Ambas deslegitimaram o Estado como gestor da vida coletiva, demandando protagonismo para a ágil, eficaz e moralmente superior sociedade civil. O Estado era o inimigo. Corrupto e ineficiente, desmereceria a confiança, o poder e os impostos dos cidadãos. Melhor reduzi-lo ao mínimo guedesiano.

Ante o vírus, a linha do autointeresse insistiu no individualismo: isolar-se, munindo-se de grandes estoques, e deixar à livre iniciativa quem mal mora, ou nem mora —e que não tem para comer hoje, que dirá para estocar papel higiênico. Esses “loosers” deveriam é voltar logo ao trabalho de servir o andar de cima.

Já a retórica da autossuficiência impulsiona ações solidárias de empresas, associações civis e cidadãos de estratos médios e altos e bem-educados. Precisaram, quase todos, da pandemia para descobrir a miséria que grassa há dois séculos, com sua anuência ou vista grossa.

Das boas intenções nasceram muitas iniciativas meritórias, mas estão em dissonância com seu discurso da inutilidade do Estado, pois se coordenam ou se subordinam a políticas e órgãos estatais.
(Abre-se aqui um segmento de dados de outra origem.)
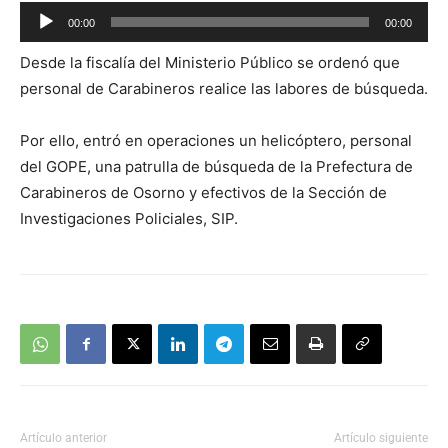
Reproductor
00:00
00:00
de
Desde la fiscalía del Ministerio Público se ordenó que
audio
personal de Carabineros realice las labores de búsqueda.
Por ello, entró en operaciones un helicóptero, personal
del GOPE, una patrulla de búsqueda de la Prefectura de
Carabineros de Osorno y efectivos de la Sección de
Investigaciones Policiales, SIP.
Artículo anterior
Artículo siguiente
Afinal quem está respondendo centralmente à emergência médica é o Estado, aqui como mundo afora.

O fato de termos um presidente incapaz torna mais nítida a distinção entre Estado e governo. O que está funcionando não é o governo Bolsonaro, é o Estado brasileiro, sua burocracia e o conjunto de regras e políticas públicas construídas desde a Constituição de 1988, que fizeram do sistema de saúde brasileiro uma referência internacional.

É esse aparato que impostos, dos quais a retórica do autointeresse reclama, financiam. A indignidade das condições de vida de tantos brasileiros, recém-descoberta por ricos de bom coração, pode ser não apenas mitigada, como extinta com políticas estatais —como já o demonstrou o Bolsa Família. O Estado tem capacidade para isso. Claro, desde que o governo não atrapalhe com o discurso neoliberal, uma insensatez nas circunstâncias, embora combine com presidente insensato.
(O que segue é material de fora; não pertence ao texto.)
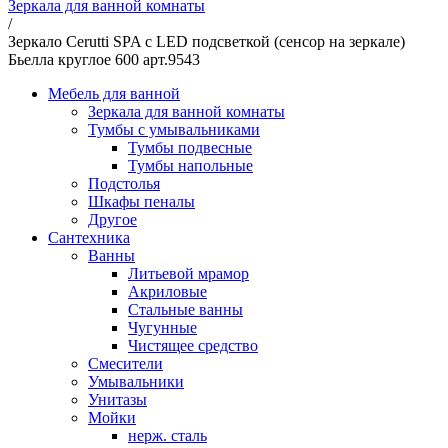
Зеркала для ванной комнаты
/
Зеркало Cerutti SPA с LED подсветкой (сенсор на зеркале)
Бьелла круглое 600 арт.9543
Мебель для ванной
Зеркала для ванной комнаты
Тумбы с умывальниками
Тумбы подвесные
Тумбы напольные
Подстолья
Шкафы пеналы
Другое
Сантехника
Ванны
Литьевой мрамор
Акриловые
Стальные ванны
Чугунные
Чистящее средство
Смесители
Умывальники
Унитазы
Мойки
нерж. сталь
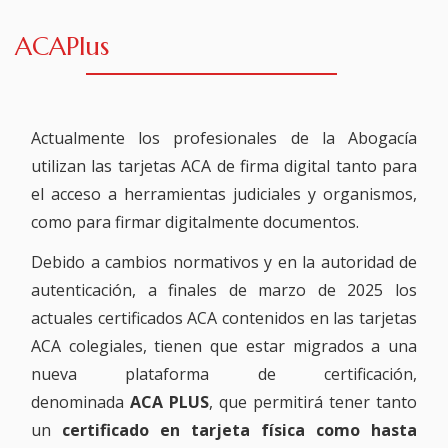
ACAPlus
Actualmente los profesionales de la Abogacía
utilizan las tarjetas ACA de firma digital tanto para
el acceso a herramientas judiciales y organismos,
como para firmar digitalmente documentos.
Debido a cambios normativos y en la autoridad de
autenticación, a finales de marzo de 2025 los
actuales certificados ACA contenidos en las tarjetas
ACA colegiales, tienen que estar migrados a una
nueva plataforma de certificación,
denominada
ACA PLUS
, que permitirá tener tanto
un
certificado en tarjeta física como hasta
Para agir, no entanto, o Estado precisa de recursos. Hora de grandes empresas que, ao longo de décadas, beneficiaram-se com políticas protecionistas, baixos salários e concessões governamentais, devolverem à administração estatal. Idem para fundações e igrejas, alimentadas por renúncia fiscal.

Por mais louvável que seja, a mobilização cidadã corre o risco de ser efêmera. Quando acabar a pandemia, a maioria dos cívicos solidários vai retornar energias e moedas para seus projetos e bancos, reconfortados com a contribuição episódica. Reinstalada a zona de conforto, logo tornará a cantilena contra a corrupção e os impostos, enquanto os pobres ficam lá no seu histórico cercado, o do esquecimento.

Hoje nenhum governo pode se dar ao luxo de ser liberal, com “neo” ou sem ele. Se virá outro New Deal, novo Plano Marshall ou neokeynesianismo, tanto faz. Num país de abissal desigualdade, políticas públicas são cruciais —e não apenas nesta emergência.

O Estado deve operar como redistribuidor de recursos e oportunidades. A parte bem-intencionada da sociedade do andar de cima ajudará muito se, em vez de difundir a retórica antiestatista, se comprometer com esse projeto.

*Angela Alonso, professora de sociologia da USP e pesquisadora sênior do Centro Brasileiro de Análise e Planejamento.